* Work instructions: Reproduce the forum thread about the CUDA error below word for word, from "freekeys · April" to "can resolve this?".

* Exercise passage:
RuntimeError: cuda runtime error (59) : device-side assert triggered at /opt/conda/conda-bld/pytorch_1518244421288/work/torch/lib/THC/generic/THCTensorCopy.c:20

alecrubin · April 2, 2018, 8:08am

I’m having the exact same issue, on the same dataset. Have you had any luck figuring this out yet?

freekeys · April 2, 2018, 8:39am

Nope no luck so far @alecrubin (somehow it’s good to hear that someone else is experiencing the same thing so thanks for posting! ) - any one have any ideas for how we can resolve this?

shaun1 · April 2, 2018, 10:50am

I’m getting the same error on a different dataset, where I’m using Columnar data. I’m running it on a paperspace fastai instance. The weird part is sometimes I get a CUDA mapping error. Here is my original post.

* Collected material:

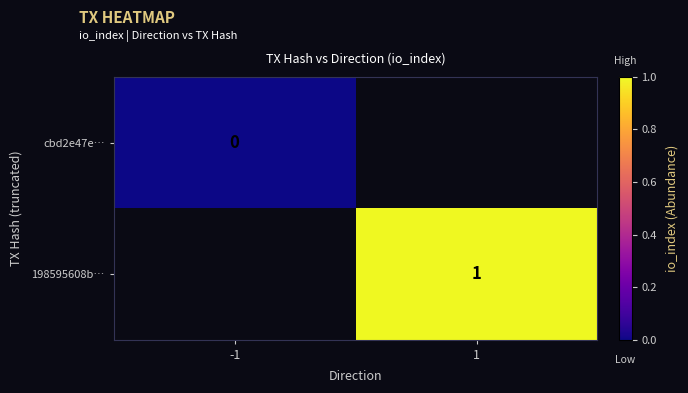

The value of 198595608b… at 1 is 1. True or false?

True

* Answer box:
freekeys · April 2, 2018, 8:39am

Nope no luck so far @alecrubin (somehow it’s good to hear that someone else is experiencing the same thing so thanks for posting! ) - any one have any ideas for how we can resolve this?